> [Requirement] What is needed is a verbatim copy of the data, minus the pictures.

> [Entries supplied]
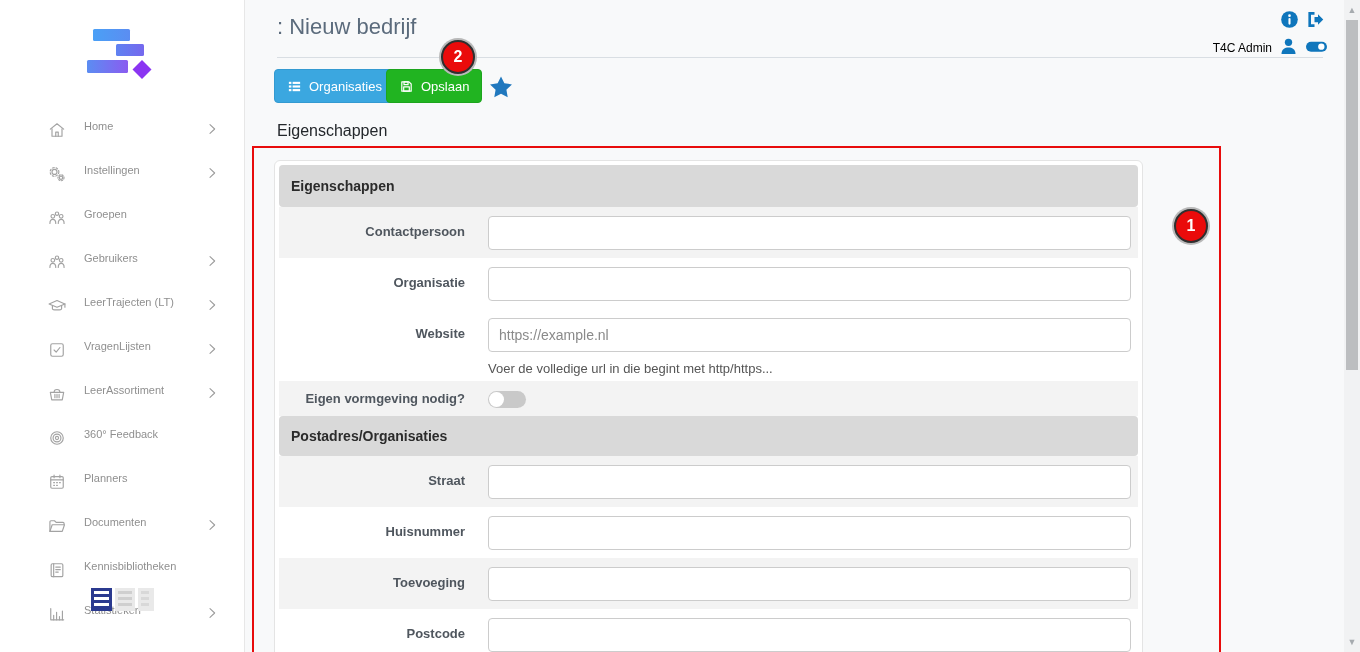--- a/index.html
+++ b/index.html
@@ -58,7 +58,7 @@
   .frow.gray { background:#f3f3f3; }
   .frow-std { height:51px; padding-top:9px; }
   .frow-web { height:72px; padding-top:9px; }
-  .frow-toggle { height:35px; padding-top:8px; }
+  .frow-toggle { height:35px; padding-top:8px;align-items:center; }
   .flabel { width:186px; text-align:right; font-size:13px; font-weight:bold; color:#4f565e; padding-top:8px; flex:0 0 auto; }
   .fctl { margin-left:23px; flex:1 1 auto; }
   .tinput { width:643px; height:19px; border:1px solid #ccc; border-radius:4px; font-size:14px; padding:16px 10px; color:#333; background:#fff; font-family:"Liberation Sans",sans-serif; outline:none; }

> [Solved exercise]
--- a/index.html
+++ b/index.html
@@ -58,7 +58,7 @@
   .frow.gray { background:#f3f3f3; }
   .frow-std { height:51px; padding-top:9px; }
   .frow-web { height:72px; padding-top:9px; }
-  .frow-toggle { height:35px; padding-top:8px; }
+  .frow-toggle { height:35px; padding-top:8px;align-items:center; }
   .flabel { width:186px; text-align:right; font-size:13px; font-weight:bold; color:#4f565e; padding-top:8px; flex:0 0 auto; }
   .fctl { margin-left:23px; flex:1 1 auto; }
   .tinput { width:643px; height:19px; border:1px solid #ccc; border-radius:4px; font-size:14px; padding:16px 10px; color:#333; background:#fff; font-family:"Liberation Sans",sans-serif; outline:none; }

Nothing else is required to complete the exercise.